He had just used up almost all his courage to come through the door.
Gillian Frost on meeting Peter in 1982
Peter Goode's biography can be read as a movement from imposed shame toward shared creative force.
Born in Huddersfield in 1934, Peter Goode lived for decades with severe unrecognised dyslexia, a phobia of the written word and major social obstacles. His entry into adult education and his relationship with Pecket Well College opened a new chapter where poetry and painting could fully emerge.
He had just used up almost all his courage to come through the door.
Gillian Frost on meeting Peter in 1982
1934 - childhood
Peter grows up in difficult circumstances. Imagination quickly becomes a space of refuge and intensity. Unrecognised dyslexia and the prohibition of his left-handedness turn writing into a zone of fear rather than learning.
The written word became a phobia.
Book extract
Childhood - visual shocks
Seeing a Van Gogh print in a local chippy opens for him the possibility of creating worlds of his own. Soon after, a stranger praises a drawing of a seagull, and the destruction of a horse drawn on a classroom blackboard becomes another defining moment.
That s excellent!
Memory of a passerby looking over his shoulder
Adulthood
After the army, an accident severs two fingers from his right hand. He relearns how to draw. He later works as a cable jointer for the Electricity Board and raises seven children largely on his own while hiding the fact that he cannot read.
People can take away your home but not your education.
A phrase remembered by his son
1982
Meeting Gillian Frost marks a decisive shift.
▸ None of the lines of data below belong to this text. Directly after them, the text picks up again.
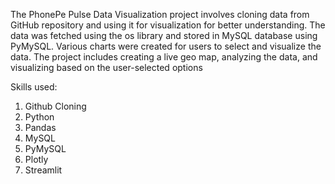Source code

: The PhonePe Pulse Data Visualization project involves cloning data from GitHub repository and using it for visualization for better understanding.
The data was fetched using the os library and stored in MySQL database using PyMySQL.
Various charts were created for users to select and visualize the data.
The project includes creating a live geo map, analyzing the data, and visualizing based on the user-selected options


Skills used:

1. Github Cloning
2. Python
3. Pandas
4. MySQL
5. PyMySQL
6. Plotly
7. Streamlit
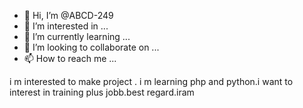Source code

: - 👋 Hi, I’m @ABCD-249
- 👀 I’m interested in ...
- 🌱 I’m currently learning ...
- 💞️ I’m looking to collaborate on ...
- 📫 How to reach me ...

<!---
ABCD-249/ABCD-249 is a ✨ special ✨ repository because its `README.md` (this file) appears on your GitHub profile.
You can click the Preview link to take a look at your changes.
--->
i  m  interested to make project . i m learning php and python.i want to interest in  training plus jobb.best regard.iram 
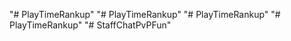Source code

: "# PlayTimeRankup" 
"# PlayTimeRankup" 
"# PlayTimeRankup" 
"# PlayTimeRankup" 
"# StaffChatPvPFun" 
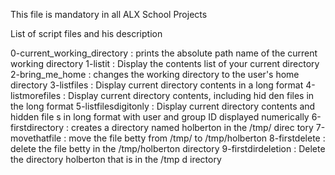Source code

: This file is mandatory in all ALX School Projects

List of script files and his description

0-current_working_directory : prints the absolute path name of the                                     current working directory
1-listit : Display the contents list of your current directory
2-bring_me_home : changes the working directory to the user's home                         directory
3-listfiles : Display current directory contents in a long format
4-listmorefiles : Display current directory contents, including hid                        den files in the long format
5-listfilesdigitonly : Display current directory contents and hidden file                       s in long format with user and group ID displayed                        numerically
6-firstdirectory : creates a directory named holberton in the /tmp/ direc                   tory
7-movethatfile : move the file betty from /tmp/ to /tmp/holberton
8-firstdelete : delete the file betty in the /tmp/holberton directory
9-firstdirdeletion : Delete the directory holberton that is in the /tmp d                     irectory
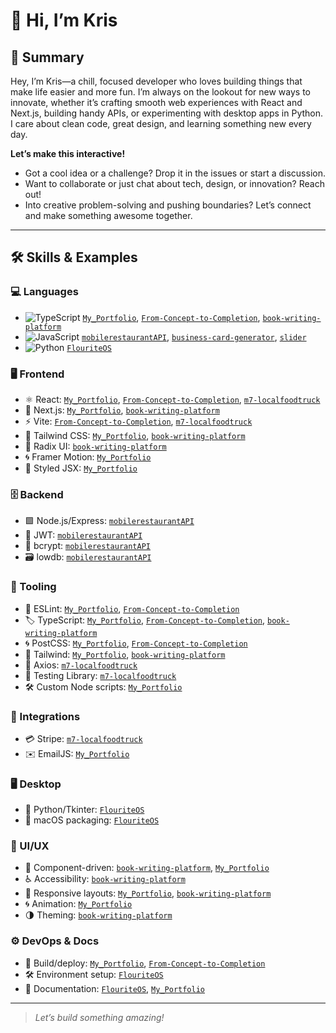 # 👋 Hi, I’m Kris

## 🚀 Summary

Hey, I’m Kris—a chill, focused developer who loves building things that make life easier and more fun. I’m always on the lookout for new ways to innovate, whether it’s crafting smooth web experiences with React and Next.js, building handy APIs, or experimenting with desktop apps in Python. I care about clean code, great design, and learning something new every day.

**Let’s make this interactive!**
- Got a cool idea or a challenge? Drop it in the issues or start a discussion.
- Want to collaborate or just chat about tech, design, or innovation? Reach out!
- Into creative problem-solving and pushing boundaries? Let’s connect and make something awesome together.

---

## 🛠️ Skills & Examples

### 💻 Languages
- ![TypeScript](https://img.shields.io/badge/-TypeScript-3178c6?logo=typescript&logoColor=white) [`My_Portfolio`](https://github.com/imKrisK/My_Portfolio), [`From-Concept-to-Completion`](https://github.com/imKrisK/From-Concept-to-Completion), [`book-writing-platform`](https://github.com/imKrisK/book-writing-platform)
- ![JavaScript](https://img.shields.io/badge/-JavaScript-f7df1e?logo=javascript&logoColor=black) [`mobilerestaurantAPI`](https://github.com/imKrisK/mobilerestaurantAPI), [`business-card-generator`](https://github.com/imKrisK/business-card-generator), [`slider`](https://github.com/imKrisK/slider)
- ![Python](https://img.shields.io/badge/-Python-3776ab?logo=python&logoColor=white) [`FlouriteOS`](https://github.com/imKrisK/FlouriteOS)

### 🖥️ Frontend
- ⚛️ React: [`My_Portfolio`](https://github.com/imKrisK/My_Portfolio), [`From-Concept-to-Completion`](https://github.com/imKrisK/From-Concept-to-Completion), [`m7-localfoodtruck`](https://github.com/imKrisK/m7-localfoodtruck)
- 🔗 Next.js: [`My_Portfolio`](https://github.com/imKrisK/My_Portfolio), [`book-writing-platform`](https://github.com/imKrisK/book-writing-platform)
- ⚡ Vite: [`From-Concept-to-Completion`](https://github.com/imKrisK/From-Concept-to-Completion), [`m7-localfoodtruck`](https://github.com/imKrisK/m7-localfoodtruck)
- 🎨 Tailwind CSS: [`My_Portfolio`](https://github.com/imKrisK/My_Portfolio), [`book-writing-platform`](https://github.com/imKrisK/book-writing-platform)
- 🧩 Radix UI: [`book-writing-platform`](https://github.com/imKrisK/book-writing-platform)
- 🌀 Framer Motion: [`My_Portfolio`](https://github.com/imKrisK/My_Portfolio)
- 💅 Styled JSX: [`My_Portfolio`](https://github.com/imKrisK/My_Portfolio)

### 🗄️ Backend
- 🟩 Node.js/Express: [`mobilerestaurantAPI`](https://github.com/imKrisK/mobilerestaurantAPI)
- 🔐 JWT: [`mobilerestaurantAPI`](https://github.com/imKrisK/mobilerestaurantAPI)
- 🔑 bcrypt: [`mobilerestaurantAPI`](https://github.com/imKrisK/mobilerestaurantAPI)
- 🗃️ lowdb: [`mobilerestaurantAPI`](https://github.com/imKrisK/mobilerestaurantAPI)

### 🧰 Tooling
- 🧹 ESLint: [`My_Portfolio`](https://github.com/imKrisK/My_Portfolio), [`From-Concept-to-Completion`](https://github.com/imKrisK/From-Concept-to-Completion)
- 🏷️ TypeScript: [`My_Portfolio`](https://github.com/imKrisK/My_Portfolio), [`From-Concept-to-Completion`](https://github.com/imKrisK/From-Concept-to-Completion), [`book-writing-platform`](https://github.com/imKrisK/book-writing-platform)
- 🌀 PostCSS: [`My_Portfolio`](https://github.com/imKrisK/My_Portfolio), [`From-Concept-to-Completion`](https://github.com/imKrisK/From-Concept-to-Completion)
- 🎨 Tailwind: [`My_Portfolio`](https://github.com/imKrisK/My_Portfolio), [`book-writing-platform`](https://github.com/imKrisK/book-writing-platform)
- 🔗 Axios: [`m7-localfoodtruck`](https://github.com/imKrisK/m7-localfoodtruck)
- 🧪 Testing Library: [`m7-localfoodtruck`](https://github.com/imKrisK/m7-localfoodtruck)
- 🛠️ Custom Node scripts: [`My_Portfolio`](https://github.com/imKrisK/My_Portfolio)

### 🔌 Integrations
- 💳 Stripe: [`m7-localfoodtruck`](https://github.com/imKrisK/m7-localfoodtruck)
- ✉️ EmailJS: [`My_Portfolio`](https://github.com/imKrisK/My_Portfolio)

### 🖥️ Desktop
- 🐍 Python/Tkinter: [`FlouriteOS`](https://github.com/imKrisK/FlouriteOS)
- 🍏 macOS packaging: [`FlouriteOS`](https://github.com/imKrisK/FlouriteOS)

### 🎨 UI/UX
- 🧩 Component-driven: [`book-writing-platform`](https://github.com/imKrisK/book-writing-platform), [`My_Portfolio`](https://github.com/imKrisK/My_Portfolio)
- ♿ Accessibility: [`book-writing-platform`](https://github.com/imKrisK/book-writing-platform)
- 📱 Responsive layouts: [`My_Portfolio`](https://github.com/imKrisK/My_Portfolio), [`book-writing-platform`](https://github.com/imKrisK/book-writing-platform)
- 🌀 Animation: [`My_Portfolio`](https://github.com/imKrisK/My_Portfolio)
- 🌗 Theming: [`book-writing-platform`](https://github.com/imKrisK/book-writing-platform)

### ⚙️ DevOps & Docs
- 🚀 Build/deploy: [`My_Portfolio`](https://github.com/imKrisK/My_Portfolio), [`From-Concept-to-Completion`](https://github.com/imKrisK/From-Concept-to-Completion)
- 🛠️ Environment setup: [`FlouriteOS`](https://github.com/imKrisK/FlouriteOS)
- 📝 Documentation: [`FlouriteOS`](https://github.com/imKrisK/FlouriteOS), [`My_Portfolio`](https://github.com/imKrisK/My_Portfolio)

---

> _Let’s build something amazing!_
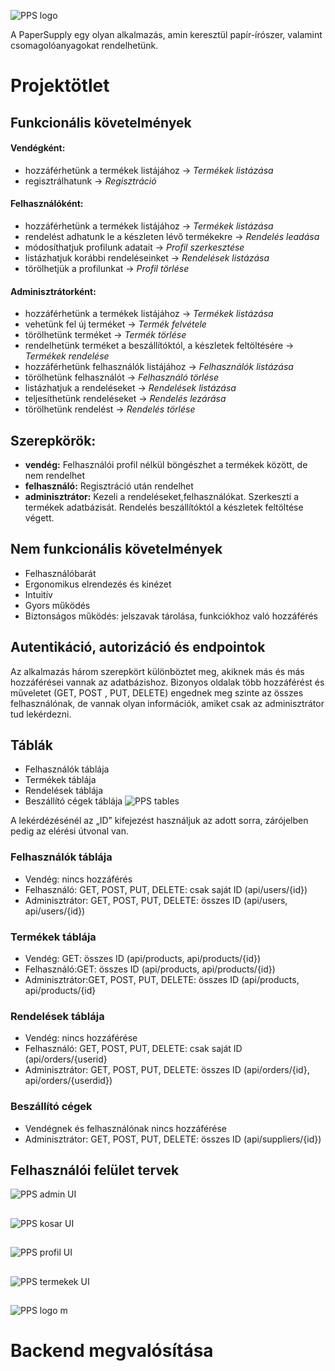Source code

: ![PPS logo](/images/logo-text-black-mini.png)

A PaperSupply egy olyan alkalmazás, amin keresztül papír-írószer, valamint csomagolóanyagokat rendelhetünk.

# Projektötlet

## Funkcionális követelmények

#### Vendégként:
- hozzáférhetünk a termékek listájához → *Termékek* *listázása*
- regisztrálhatunk → *Regisztráció*

#### Felhasználóként:
- hozzáférhetünk a termékek listájához → *Termékek* *listázása*
- rendelést adhatunk le a készleten lévő termékekre → *Rendelés* *leadása*
- módosíthatjuk profilunk adatait → *Profil* *szerkesztése*
- listázhatjuk korábbi rendeléseinket → *Rendelések* *listázása*
- törölhetjük a profilunkat → *Profil* *törlése*

#### Adminisztrátorként:
- hozzáférhetünk a termékek listájához → *Termékek* *listázása*
- vehetünk fel új terméket → *Termék* *felvétele*
- törölhetünk terméket → *Termék* *törlése*
- rendelhetünk terméket a beszállítóktól, a készletek feltöltésére →  *Termékek* *rendelése*
- hozzáférhetünk felhasználók listájához → *Felhasználók* *listázása*
- törölhetünk felhasználót → *Felhasználó* *törlése*
- listázhatjuk a rendeléseket → *Rendelések* *listázása*
- teljesíthetünk rendeléseket → *Rendelés* *lezárása*
- törölhetünk rendelést → *Rendelés* *törlése*

## Szerepkörök:
- **vendég:** Felhasználói profil nélkül böngészhet a termékek között, de nem rendelhet
- **felhasználó:** Regisztráció után rendelhet
- **adminisztrátor:** Kezeli a rendeléseket,felhasználókat. Szerkeszti a termékek adatbázisát. Rendelés beszállítóktól a készletek feltöltése végett.

## Nem funkcionális követelmények
- Felhasználóbarát
- Ergonomikus elrendezés és kinézet
- Intuitív
- Gyors működés
- Biztonságos működés: jelszavak tárolása, funkciókhoz való hozzáférés

## Autentikáció, autorizáció és endpointok
Az alkalmazás három szerepkört különböztet meg, akiknek más és más hozzáférései vannak az adatbázishoz. Bizonyos oldalak több hozzáférést és műveletet (GET, POST , PUT, DELETE) engednek meg szinte az összes felhasználónak, de vannak olyan információk, amiket csak az adminisztrátor tud lekérdezni.

## Táblák
-	Felhasználók táblája
-	Termékek táblája
-	Rendelések táblája
-	Beszállító cégek táblája
![PPS tables](/images/tables.png)

A lekérdézésénél az „ID” kifejezést használjuk az adott sorra, zárójelben pedig az elérési útvonal van.

### Felhasználók táblája
- Vendég: nincs hozzáférés
-	Felhasználó: GET, POST, PUT, DELETE: csak saját ID (api/users/{id})
-	Adminisztrátor:	GET, POST, PUT, DELETE: összes ID (api/users, api/users/{id})

### Termékek táblája
-	Vendég: GET: összes ID (api/products, api/products/{id})
-	Felhasználó:GET: összes ID (api/products, api/products/{id})
-	Adminisztrátor:GET, POST, PUT, DELETE:  összes ID (api/products, api/products/{id}

### Rendelések táblája
-	Vendég: nincs hozzáférése
-	Felhasználó:	GET, POST, PUT, DELETE: csak saját ID (api/orders/{userid}
-	Adminisztrátor:	GET, POST, PUT, DELETE:  összes ID (api/orders/{id},  api/orders/{userdid})

### Beszállító cégek
-	Vendégnek és felhasználónak nincs hozzáférése
-	Adminisztrátor:	GET, POST, PUT, DELETE:  összes ID (api/suppliers/{id})

## Felhasználói felület tervek
![PPS admin UI](/images/admin.png)
##
![PPS kosar UI](/images/kosar.png)
##
![PPS profil UI](/images/profil.png)
##
![PPS termekek UI](/images/termekek.png)
##

![PPS logo m](/images/logo-mini.png)

# Backend megvalósítása
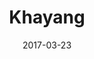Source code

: ---
title: "Khayang"
date: 2017-03-23
publishdate: 2017-03-24

domain:
  - name: "khayang.com"
    hosting: "gmail"
    email:
    - name: "Admin Khayang"
      email: "admin@khayang.com"
      status: "Active"
      login: "2021/12/02 22:49:35"
      usage: "0.02" 
    - name: "ashvin -"
      email: "ashvin@khayang.com"
      status: "Active"
      login: "2022/05/21 21:08:05"
      usage: "33.27" 
    - name: "HR -"
      email: "hr@khayang.com"
      status: "Active"
      login: "2021/01/07 23:18:08"
      usage: "2.36" 
    - name: "LIM "
      email: "lim@khayang.com"
      status: "Active"
      login: "2022/03/07 07:02:56"
      usage: "2.85" 
    - name: "mur.acc -"
      email: "mur.acc@khayang.com"
      status: "Active"
      login: "2022/05/18 22:13:27"
      usage: "15.02" 
    - name: "operation2 -"
      email: "operation2@khayang.com"
      status: "Active"
      login: "2022/05/23 21:37:58"
      usage: "8.47" 
    - name: "ows -"
      email: "ows@khayang.com"
      status: "Active"
      login: "2022/05/23 07:34:43"
      usage: "26.2" 
    - name: "See Thong Foo"
      email: "seethong.f@khayang.com"
      status: "Active"
      login: "2022/05/24 04:49:00"
      usage: "4.73" 
    - name: "shinajii -"
      email: "shinajii@khayang.com"
      status: "Active"
      login: "2022/03/14 01:17:31"
      usage: "0.0" 
    - name: "shipping -"
      email: "shipping@khayang.com"
      status: "Active"
      login: "2022/05/24 07:41:58"
      usage: "17.11"
  - name: "000.khayang.com"
    hosting: "gmail"
    email:
    - name: "cindy -"
      email: "cindy@000.khayang.com"
      status: "Active"
      login: "2022/05/13 03:46:20"
      usage: "5.72"
    - name: "hsh -"
      email: "hsh@000.khayang.com"
      status: "Active"
      login: "2022/02/01 09:47:24"
      usage: "6.64"
    - name: "kimberly -"
      email: "kimberly@000.khayang.com"
      status: "Active"
      login: "2022/05/24 16:06:52"
      usage: "5.86"
    - name: "Msia Acc"
      email: "msiaacc@000.khayang.com"
      status: "Active"
      login: "2022/05/25 04:00:11"
      usage: "9.91"
    - name: "msiaacc2 shinajii"
      email: "msiaacc2.shinajii@000.khayang.com"
      status: "Active"
      login: "2017/01/03 02:19:45"
      usage: "4.88"
    - name: "mur.acc2 -"
      email: "mur.acc2@000.khayang.com"
      status: "Active"
      login: "2022/05/25 02:02:57"
      usage: "8.53"
    - name: "muradmin -"
      email: "muradmin@000.khayang.com"
      status: "Active"
      login: "2022/05/25 02:31:52"
      usage: "5.33"
    - name: "muradmin 2"
      email: "muradmin2@000.khayang.com"
      status: "Active"
      login: "2022/05/25 23:49:48"
      usage: "10.96"
    - name: "operation 3"
      email: "operation3@000.khayang.com"
      status: "Active"
      login: "2022/05/24 15:34:56"
      usage: "6.33"
    - name: "shipping2 -"
      email: "shipping2@000.khayang.com"
      status: "Active"
      login: "2022/05/24 22:33:36"
      usage: "7.09"
---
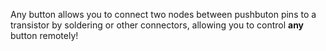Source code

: Any button allows you to connect two nodes between pushbuton pins to a transistor by soldering or other connectors, allowing you to control **any** button remotely!

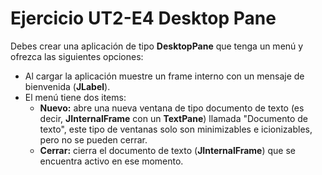 # Ejercicio UT2-E4 Desktop Pane
Debes crear una aplicación de tipo **DesktopPane** que tenga un menú y ofrezca las siguientes opciones:
- Al cargar la aplicación muestre un frame interno con un mensaje de bienvenida (**JLabel**).
- El menú tiene dos items:
    * **Nuevo:** abre una nueva ventana de tipo documento de texto (es decir, **JInternalFrame** con un **TextPane**) llamada "Documento de texto", este tipo de ventanas solo son minimizables e icionizables, pero no se pueden cerrar.
    * **Cerrar:** cierra el documento de texto (**JInternalFrame**) que se encuentra activo en ese momento.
In Room 7 Peter begins learning to read by working from his own poetic language. Education ceases to be humiliation and becomes reconstruction and dignity.
A beginner reader is not a beginner thinker.
Educational principle quoted in Opening Time
Pecket Well years
With a group of activists and adult learners, Peter helps create Pecket Well College. There he finds a place where learning, solidarity and creation can coexist. His poems, then his paintings, gain new visibility.
He was at university level in all but his inability to read.
Gillian Frost
1990s - 2000
Peter exhibits through Hebden Bridge Arts Festival, the Hardcastle Crags Sculpture Trail, Todmorden Show and other regional contexts. His practice expands from painting to sculpture, ink postcards and poetic assemblages.
For Peter, his art and his poetry were one.
Josie Pollentine
2012 and after
Peter dies in 2012, leaving a body of work partly dispersed, sometimes sold, sometimes lost, but still active in the memory of those who knew him. The book and now this site continue his desire to share vision and encourage other unconventional paths.
He would love his work to carry on inspiring others.